Milton Glaser “The combination of words that most terrifies me is ‘targeted consumers.’ Poor darlings. In the old days when we started New York magazine, we would not permit a salesperson to enter the editorial part of the building…I suspect that that is no longer the case…What strikes me as being most significant is not so much the emergence of new platforms, new media, new technology as much as how does it affect the nature of the message itself that people are receiving and what are the consequences. Are these targeted consumers really benefiting in the deepest way from the content?”
Martha Stewart “We’ve been watching very carefully the destruction of church and state that exists between advertisers and edit. Increasingly we find that there’ a major breakdown… There is definitely a change going on. Is that because the consumer wants to see a product next to a page talking about that product. The Internet certainly does that constantly. We are dealing with it. We are taking very close notice of it and we want to not only serve our readers and our viewers and our Internet users in the best way possible, but we also want to make money and get advertisers to welcome our good content.”
Bob Garfield “There’s a big difference between relevance and corruption…you describe the magazine world as a kind of cathedral and I think historically it’s been more like a brothel…and now it’s becoming like Plato’s Retreat.”
Vivien Schiller “I think in this conversation that we are substantially underestimating the intelligence both of the audience to smell a rat, and the intelligence of the people who run [legitimate] news organizations…Integrity is the fundamental of the business model.”
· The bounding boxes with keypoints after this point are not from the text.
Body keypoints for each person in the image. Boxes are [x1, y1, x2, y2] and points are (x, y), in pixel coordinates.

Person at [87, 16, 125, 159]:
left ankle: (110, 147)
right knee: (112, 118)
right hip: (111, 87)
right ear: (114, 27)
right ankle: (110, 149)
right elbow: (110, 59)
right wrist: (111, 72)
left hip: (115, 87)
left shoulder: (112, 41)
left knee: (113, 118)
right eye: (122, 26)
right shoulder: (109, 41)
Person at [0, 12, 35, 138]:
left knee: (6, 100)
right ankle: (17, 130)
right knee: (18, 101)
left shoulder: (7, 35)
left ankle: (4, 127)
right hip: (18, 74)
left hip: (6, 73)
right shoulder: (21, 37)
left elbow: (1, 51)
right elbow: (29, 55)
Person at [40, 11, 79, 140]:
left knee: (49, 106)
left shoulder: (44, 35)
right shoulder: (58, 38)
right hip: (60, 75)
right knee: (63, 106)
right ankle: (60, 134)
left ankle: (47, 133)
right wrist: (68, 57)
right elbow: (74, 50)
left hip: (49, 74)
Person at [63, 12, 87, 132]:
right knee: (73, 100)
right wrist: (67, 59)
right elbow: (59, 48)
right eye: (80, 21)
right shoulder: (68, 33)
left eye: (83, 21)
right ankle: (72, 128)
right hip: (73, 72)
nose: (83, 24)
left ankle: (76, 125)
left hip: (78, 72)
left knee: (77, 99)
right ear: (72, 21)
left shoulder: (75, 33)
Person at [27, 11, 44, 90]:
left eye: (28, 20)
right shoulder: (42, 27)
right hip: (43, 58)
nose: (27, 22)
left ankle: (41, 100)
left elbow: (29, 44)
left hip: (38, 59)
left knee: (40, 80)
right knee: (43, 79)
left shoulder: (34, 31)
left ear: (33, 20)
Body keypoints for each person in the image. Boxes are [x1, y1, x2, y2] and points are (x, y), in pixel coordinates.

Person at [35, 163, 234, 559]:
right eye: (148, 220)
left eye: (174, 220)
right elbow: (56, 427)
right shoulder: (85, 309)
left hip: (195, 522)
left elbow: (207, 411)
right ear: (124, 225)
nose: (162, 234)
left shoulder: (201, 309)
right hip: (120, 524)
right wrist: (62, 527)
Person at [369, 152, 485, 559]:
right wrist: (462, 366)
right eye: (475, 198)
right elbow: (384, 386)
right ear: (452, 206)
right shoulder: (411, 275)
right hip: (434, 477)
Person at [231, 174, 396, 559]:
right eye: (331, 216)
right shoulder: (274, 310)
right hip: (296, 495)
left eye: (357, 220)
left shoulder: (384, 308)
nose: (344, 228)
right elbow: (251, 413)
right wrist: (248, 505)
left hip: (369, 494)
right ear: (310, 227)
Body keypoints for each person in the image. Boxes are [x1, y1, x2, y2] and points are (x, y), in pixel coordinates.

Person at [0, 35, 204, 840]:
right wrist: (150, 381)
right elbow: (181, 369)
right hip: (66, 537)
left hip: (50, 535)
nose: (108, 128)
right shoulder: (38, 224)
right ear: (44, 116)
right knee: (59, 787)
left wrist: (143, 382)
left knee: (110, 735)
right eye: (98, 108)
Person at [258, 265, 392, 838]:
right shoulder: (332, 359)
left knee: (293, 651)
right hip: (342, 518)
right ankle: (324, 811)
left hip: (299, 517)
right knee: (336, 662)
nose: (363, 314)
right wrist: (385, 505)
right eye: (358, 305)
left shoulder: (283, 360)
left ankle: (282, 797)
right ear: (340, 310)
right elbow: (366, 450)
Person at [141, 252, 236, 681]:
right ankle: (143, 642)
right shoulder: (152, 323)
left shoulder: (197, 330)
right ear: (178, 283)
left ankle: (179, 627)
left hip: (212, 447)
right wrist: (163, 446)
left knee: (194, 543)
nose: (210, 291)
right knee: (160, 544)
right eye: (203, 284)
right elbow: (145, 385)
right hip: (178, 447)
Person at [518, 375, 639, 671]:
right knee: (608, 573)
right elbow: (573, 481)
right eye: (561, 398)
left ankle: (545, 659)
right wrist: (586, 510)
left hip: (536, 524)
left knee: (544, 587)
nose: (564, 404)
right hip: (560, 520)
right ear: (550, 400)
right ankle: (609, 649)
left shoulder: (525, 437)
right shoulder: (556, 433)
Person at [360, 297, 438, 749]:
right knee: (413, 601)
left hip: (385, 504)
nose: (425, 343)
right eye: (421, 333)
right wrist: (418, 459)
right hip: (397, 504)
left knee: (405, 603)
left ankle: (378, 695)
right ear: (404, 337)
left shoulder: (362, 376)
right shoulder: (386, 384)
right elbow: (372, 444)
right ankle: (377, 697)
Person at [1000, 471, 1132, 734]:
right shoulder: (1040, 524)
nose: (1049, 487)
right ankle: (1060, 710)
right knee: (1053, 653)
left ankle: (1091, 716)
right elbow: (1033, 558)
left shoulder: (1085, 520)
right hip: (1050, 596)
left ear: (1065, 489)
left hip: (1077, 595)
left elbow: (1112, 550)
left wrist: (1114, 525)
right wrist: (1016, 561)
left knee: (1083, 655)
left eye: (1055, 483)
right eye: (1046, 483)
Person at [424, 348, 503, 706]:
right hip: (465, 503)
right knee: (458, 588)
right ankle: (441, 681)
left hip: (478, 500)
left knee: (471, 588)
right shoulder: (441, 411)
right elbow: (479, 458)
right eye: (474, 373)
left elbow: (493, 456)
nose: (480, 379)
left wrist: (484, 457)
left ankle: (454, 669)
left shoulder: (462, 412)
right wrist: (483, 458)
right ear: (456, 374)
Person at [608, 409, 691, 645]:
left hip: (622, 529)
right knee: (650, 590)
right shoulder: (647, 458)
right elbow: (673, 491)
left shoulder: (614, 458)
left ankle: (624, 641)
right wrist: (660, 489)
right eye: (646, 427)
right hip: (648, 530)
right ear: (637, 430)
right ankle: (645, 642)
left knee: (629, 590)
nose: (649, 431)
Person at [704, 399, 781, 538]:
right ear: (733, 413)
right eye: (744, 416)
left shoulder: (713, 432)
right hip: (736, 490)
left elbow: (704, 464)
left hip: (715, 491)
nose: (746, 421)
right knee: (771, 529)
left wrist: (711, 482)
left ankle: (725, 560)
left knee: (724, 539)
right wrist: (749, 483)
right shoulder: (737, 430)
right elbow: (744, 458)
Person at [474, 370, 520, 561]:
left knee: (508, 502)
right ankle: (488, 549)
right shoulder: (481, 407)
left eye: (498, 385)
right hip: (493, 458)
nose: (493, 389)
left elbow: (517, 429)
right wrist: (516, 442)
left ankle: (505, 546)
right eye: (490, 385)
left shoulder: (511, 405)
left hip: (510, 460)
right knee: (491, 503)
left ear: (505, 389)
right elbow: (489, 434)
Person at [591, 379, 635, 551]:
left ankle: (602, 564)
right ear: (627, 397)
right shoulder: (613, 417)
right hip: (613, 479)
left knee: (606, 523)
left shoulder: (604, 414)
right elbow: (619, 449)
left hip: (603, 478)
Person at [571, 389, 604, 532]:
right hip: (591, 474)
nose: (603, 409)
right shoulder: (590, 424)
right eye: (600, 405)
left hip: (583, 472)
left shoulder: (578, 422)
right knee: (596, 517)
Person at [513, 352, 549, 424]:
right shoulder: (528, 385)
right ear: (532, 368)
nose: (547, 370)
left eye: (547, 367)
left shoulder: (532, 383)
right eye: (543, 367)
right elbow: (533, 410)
Rob Norman “One of the marvelous things that has happened…with the rise of social media in particular is the ability for the bad and the rotten and the underperforming to be teased out and actually raise the standards of corporate behavior and raise the standard of product development and relevance. …the checks and balances of the democracy of the dissemination of information. is one of the things that my clients have discovered…is that social media helps their good news travel fast and helps their bad news travel much faster than that.”